The energy rules have become a flashpoint in their own right. Across the 18th and 19th arrondissements, where pre-Haussmann stock is densest and renovation costs highest, a sizable number of landlords have withdrawn units rather than fund retrofits. The Agence Parisienne du Climat estimates that roughly 47,000 Parisian rental properties still carry an F or G rating, representing a pool of housing that is either being upgraded slowly, contested in the courts, or simply locked away from the market.
For tenants, the practical calculus has shifted decisively toward the inner suburbs. Rents in Saint-Denis, which sits on the new Line 15 corridor of the Grand Paris Express, are running at around 18 euros per square metre — roughly half the price of comparable space in the 9th arrondissement. The Plaine Commune development authority recorded a 12 percent uptick in rental inquiries from Paris postcodes during the first five months of 2026. The infrastructure investment is doing what planners hoped: making distance less of a deterrent.

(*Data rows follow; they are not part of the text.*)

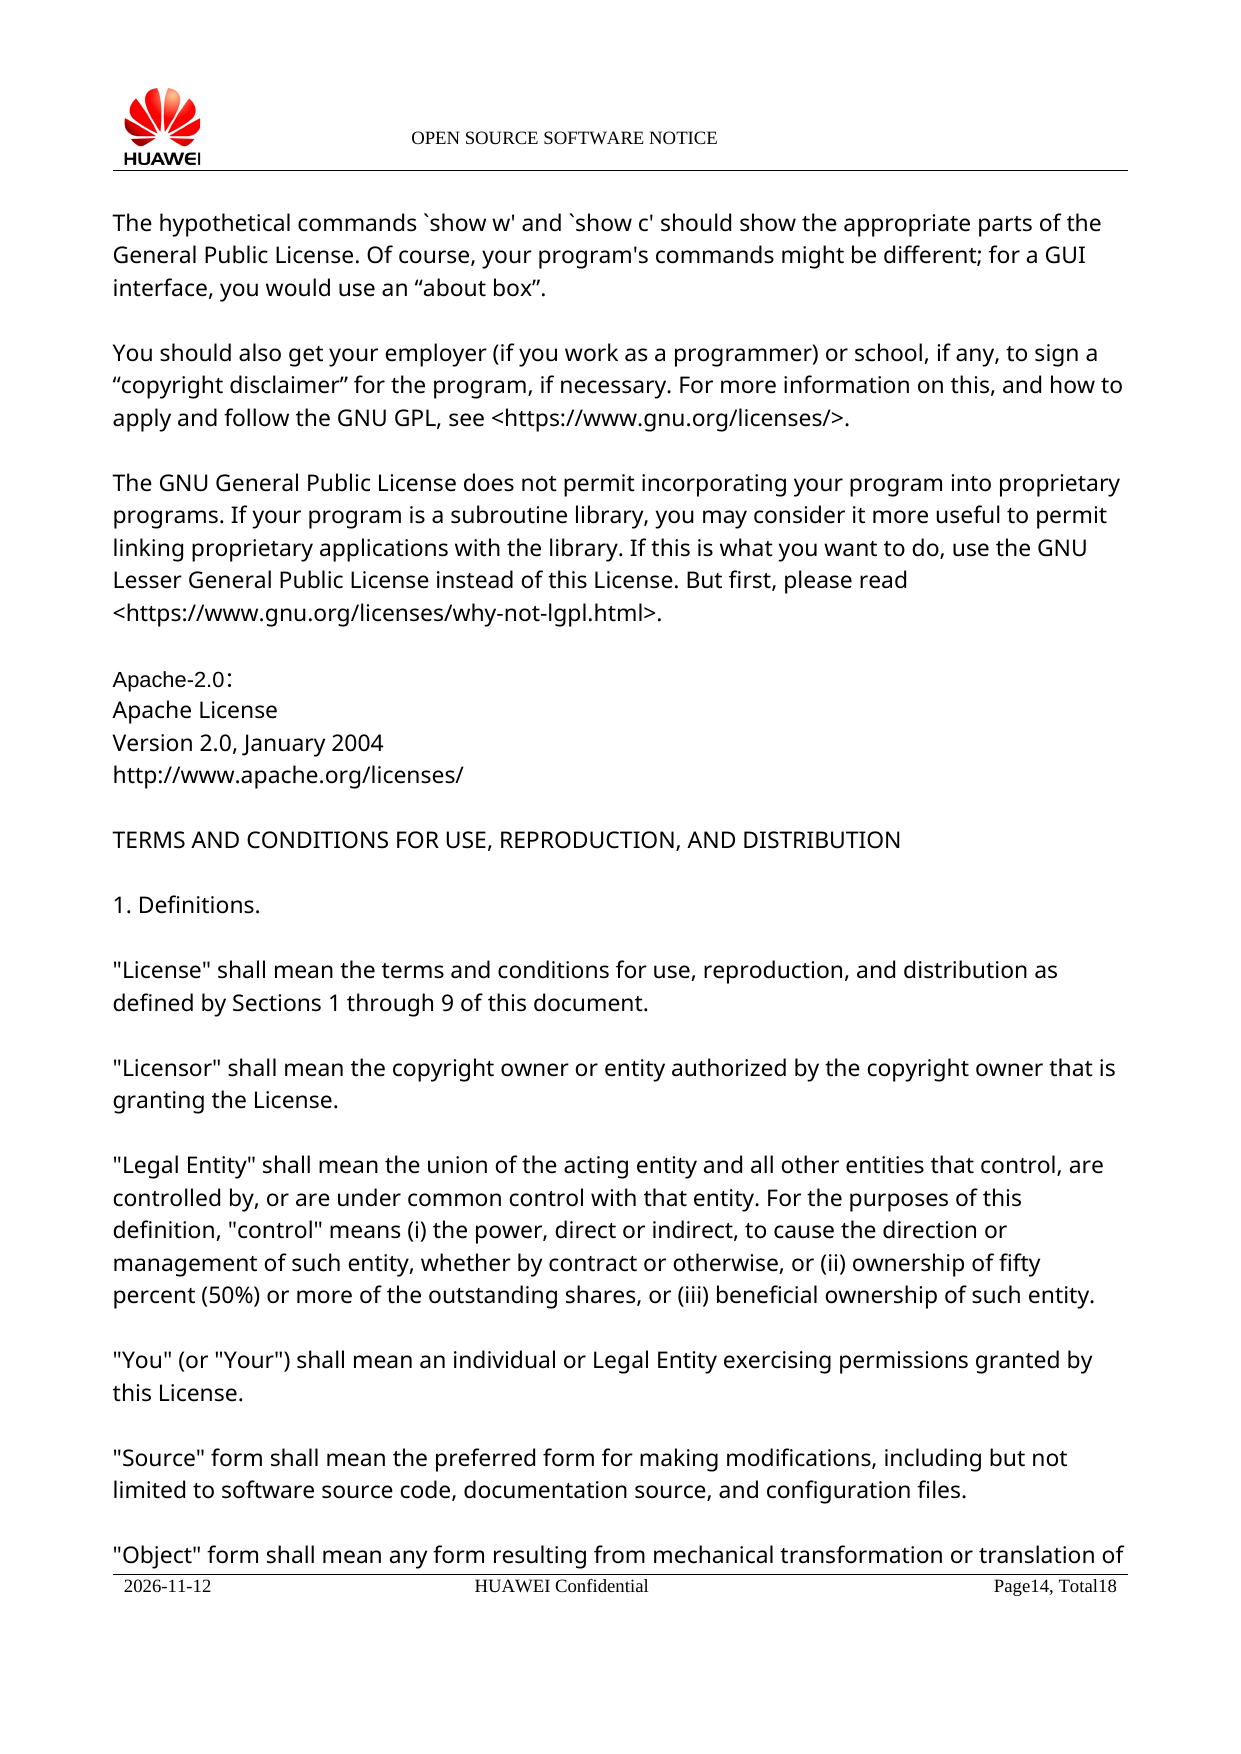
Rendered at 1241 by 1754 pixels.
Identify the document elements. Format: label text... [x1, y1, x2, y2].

text http://www.apache.org/licenses/ [112, 759, 1128, 791]
text "License" shall mean the terms and conditions for use, reproduction, and distribution as defined by Sections 1 through 9 of this document. [112, 954, 1128, 1019]
text TERMS AND CONDITIONS FOR USE, REPRODUCTION, AND DISTRIBUTION [112, 824, 1128, 856]
text You should also get your employer (if you work as a programmer) or school, if any, to sign a “copyright disclaimer” for the program, if necessary. For more information on this, and how to apply and follow the GNU GPL, see <https://www.gnu.org/licenses/>. [112, 336, 1128, 434]
text 1. Definitions. [112, 889, 1128, 921]
text "Legal Entity" shall mean the union of the acting entity and all other entities that control, are controlled by, or are under common control with that entity. For the purposes of this definition, "control" means (i) the power, direct or indirect, to cause the direction or management of such entity, whether by contract or otherwise, or (ii) ownership of fifty percent (50%) or more of the outstanding shares, or (iii) beneficial ownership of such entity. [112, 1149, 1128, 1311]
text The hypothetical commands `show w' and `show c' should show the appropriate parts of the General Public License. Of course, your program's commands might be different; for a GUI interface, you would use an “about box”. [112, 206, 1128, 304]
text The GNU General Public License does not permit incorporating your program into proprietary programs. If your program is a subroutine library, you may consider it more useful to permit linking proprietary applications with the library. If this is what you want to do, use the GNU Lesser General Public License instead of this License. But first, please read <https://www.gnu.org/licenses/why-not-lgpl.html>. [112, 466, 1128, 629]
text "Licensor" shall mean the copyright owner or entity authorized by the copyright owner that is granting the License. [112, 1051, 1128, 1116]
text Apache-2.0： [112, 661, 1128, 694]
text "Source" form shall mean the preferred form for making modifications, including but not limited to software source code, documentation source, and configuration files. [112, 1441, 1128, 1506]
text Apache License [112, 694, 1128, 726]
text "Object" form shall mean any form resulting from mechanical transformation or translation of a Source form, including but not limited to compiled object code, generated documentation, and conversions to other media types. [112, 1539, 1128, 1571]
text Version 2.0, January 2004 [112, 726, 1128, 759]
text "You" (or "Your") shall mean an individual or Legal Entity exercising permissions granted by this License. [112, 1344, 1128, 1409]
picture [124, 88, 201, 165]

Landlords who remain in the long-term market are increasingly turning to specialist managing agencies. Cabinet Foncia and its rivals have seen mandates for fully managed lettings rise sharply this year, as individual owners decide that navigating rent-control thresholds, energy regulations, and a newly assertive tenant advocacy sector is work they'd rather outsource.
The city's housing office, the Direction du Logement et de l'Habitat, is expected to publish revised reference rents for 2027 in September, and the direction of travel from the Ministry of Housing in the Rue de Grenelle suggests the index link will be maintained. That gives neither side of the market much room to manoeuvre. Tenants who can document an overcharge have genuine legal recourse — but acting on it quickly, before a lease is signed under pressure, remains the difference between a protected tenancy and an expensive lesson.